One place where lawyers forget this rule is in our bios. We tend to focus on what other lawyers want to know about us (I went to Blah Blah Law School), and forget to tell our clients what they want to know (I have 20 years of experience with your field.) Strike a balance.
2. Omit Needless Words
Strunk and White were right. Lincoln was right. Writing is easy. Editing is hard. (When I first wrote that sentence, it read, “It’s editing that is hard.”) Paring down your language almost always improves it and avoids burying your core message.
I’d never suggest that you write with no color or flair. Don’t dumb it down, but favor clarity and oppose verbosity and repetition. Watch the number of times you say “I” and “we.” Make your point with the maximum impact per word.
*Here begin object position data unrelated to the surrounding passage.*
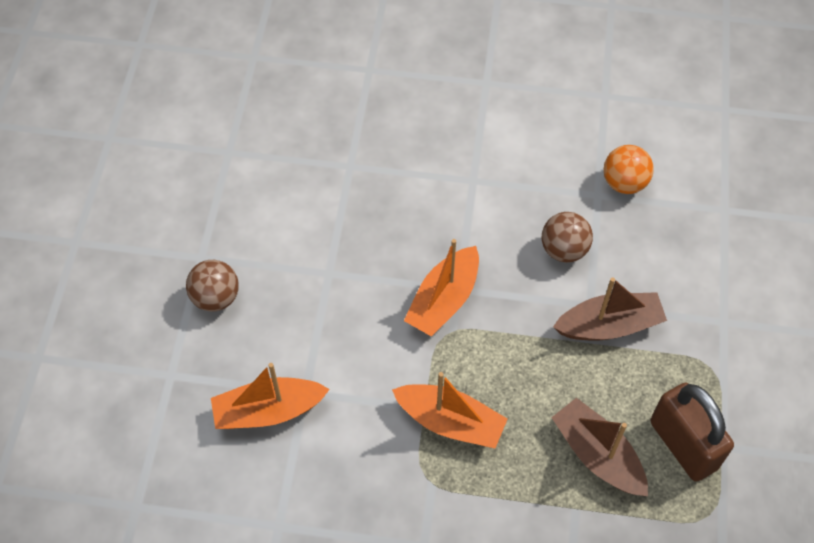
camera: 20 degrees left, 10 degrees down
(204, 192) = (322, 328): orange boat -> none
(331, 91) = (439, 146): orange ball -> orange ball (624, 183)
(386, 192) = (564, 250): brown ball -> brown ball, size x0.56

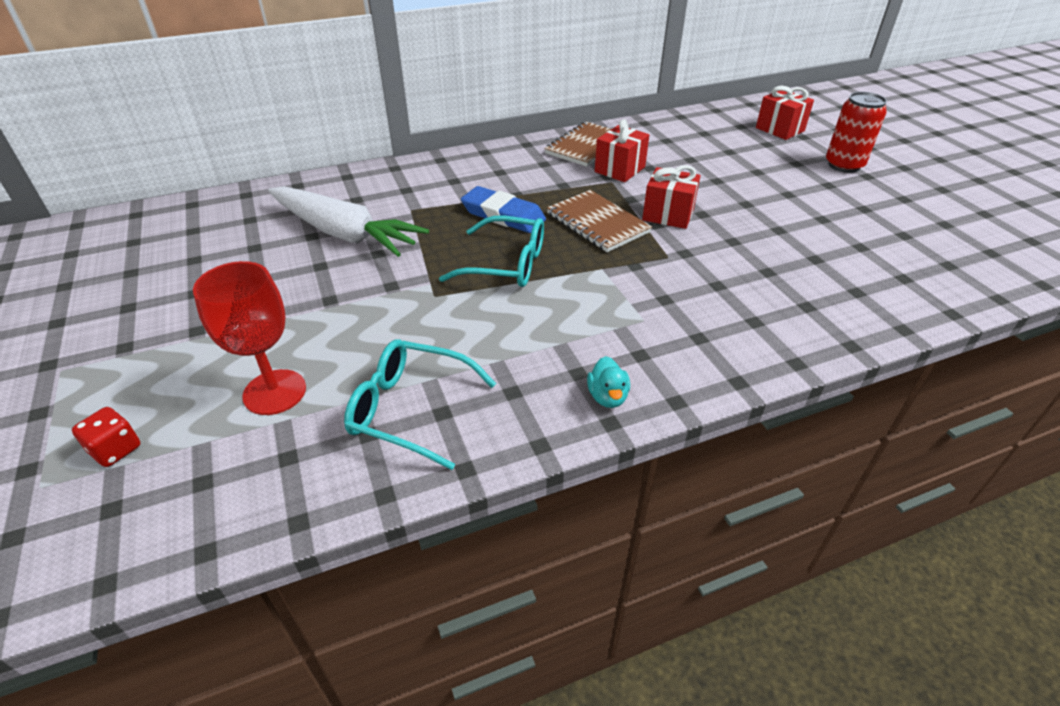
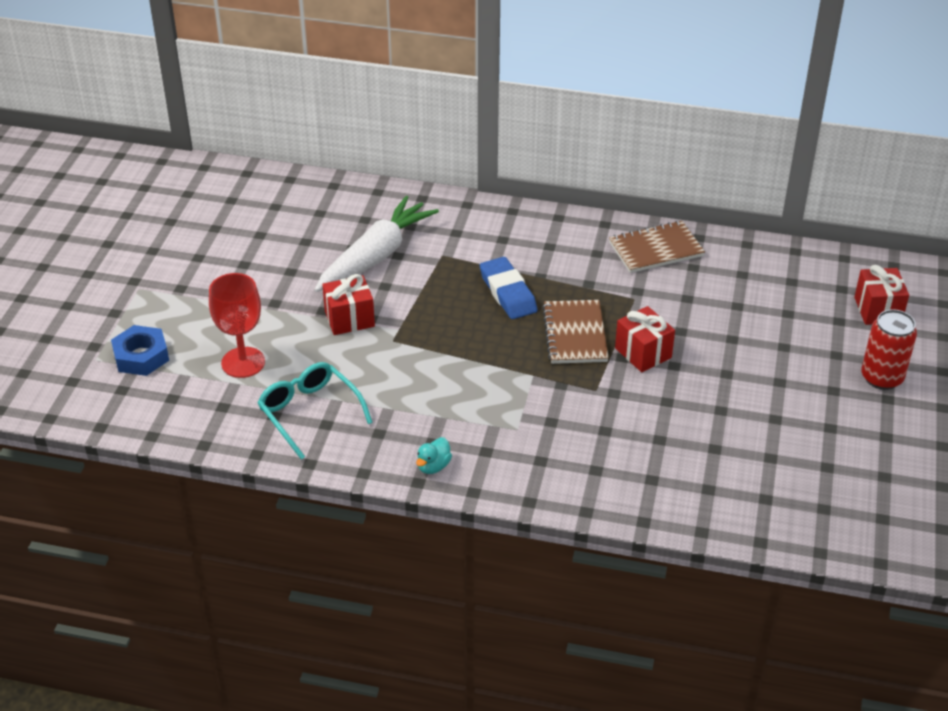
camera: 35 degrees right, 0 degrees up
(116, 449) = (141, 356): red dice -> blue nut
(344, 233) = (375, 256): white carrot -> white carrot turned 120 degrees counterclockwise
(506, 264) = (466, 338): turquoise glasses -> none
(620, 169) = (657, 289): red gift -> red gift (349, 319)

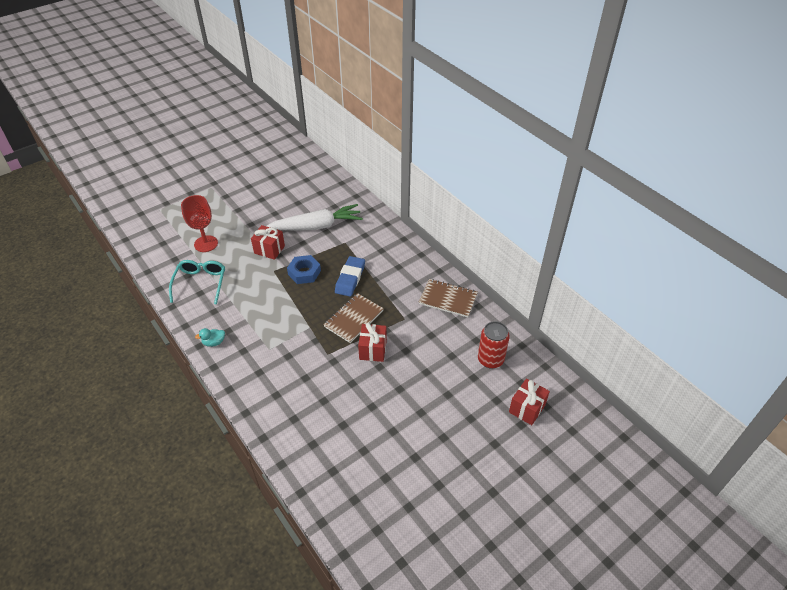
camera: 40 degrees right, 5 degrees up
(141, 356) = (175, 218): blue nut -> blue nut (304, 272)
(881, 378) = (479, 449): red can -> red can (490, 359)

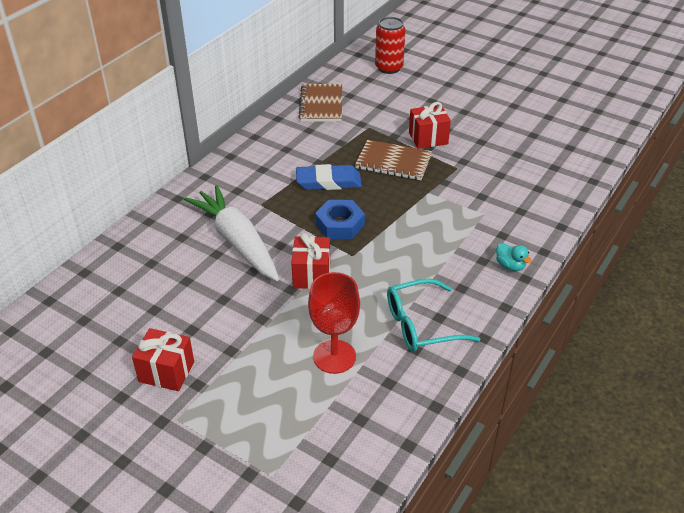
camera: 110 degrees left, 5 degrees down
(527, 408) = (431, 43): red gift -> red gift (166, 372)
Polish your communications until they shine.
One tool that may help you is the Flesch Test. This is an application that tells you the reading level of your writing. It’s built into Word (under Tools) and there are more sophisticated versions online.
A good Flesch score is 65, and a reading level of 7th to 10th grade is perfect.
The New York Times generally has a 10th-grade Flesch level. This article has a 7th-grade reading level.
3. Start at the Beginning and End at the End
This is the organizational counterpart to brevity, but it also embodies Rule #1.
When considering your audience, a focus on organization means that you might start with a brief explanation, a bit of background, or a recap. Make it easy for your audience to jump in and understand your message, follow your explanation or argument, and arrive at the proper conclusion with you. Don’t send them scrambling for another document or googling a legal theory.
An outline may help, or outline what you’ve already written to confirm an orderly flow of ideas. Cut-and-paste commands are the best tools ever devised for writing organization—I started writing in the days of literal cutting and pasting, and my writing is better now than it was then.
Do you need to take a side trip? Consider a footnote, a literal sidebar, or an aside in a speech. There are lots of ways to give an audience a bit of extra information. Just don’t wander off and forget where you were headed.
4. Identify and Stick to a Style
When I began as a legal writer, I adopted a formal and stilted style. I was young and wanted to appear experienced and professional. There are still times when that style is appropriate, as when writing demand letters. Over time, however, I discovered that my writing had more impact when it was more conversational. I’m often introducing an audience to new ideas and want it to seem more like a discussion than a lecture. E-mail has also had a dramatic impact on legal writing, so highly structured, formal language may alienate a lay audience.
Once you identify your style for a particular communication, stick to it. Don’t wander off midway.
5. Update Your Communications Regularly
Lawyers are great at forms. One of the most common mistakes lawyers make is to create documents, bios, ads, or website text and then leave it for years without updating. I got an e-mail the other day from a lawyer with some bottom boilerplate that wasn’t consistent with current law. Does that give me confidence in that lawyer? Probably not. Refreshing your communications not only makes them more timely and accurate, it also blows the linguistic dust off. Create a schedule and regularly update your website, e-mail template, and biography. It’s like a little facelift.
All five rules boil down to one: Have empathy for your audience, and your communications will hit their mark.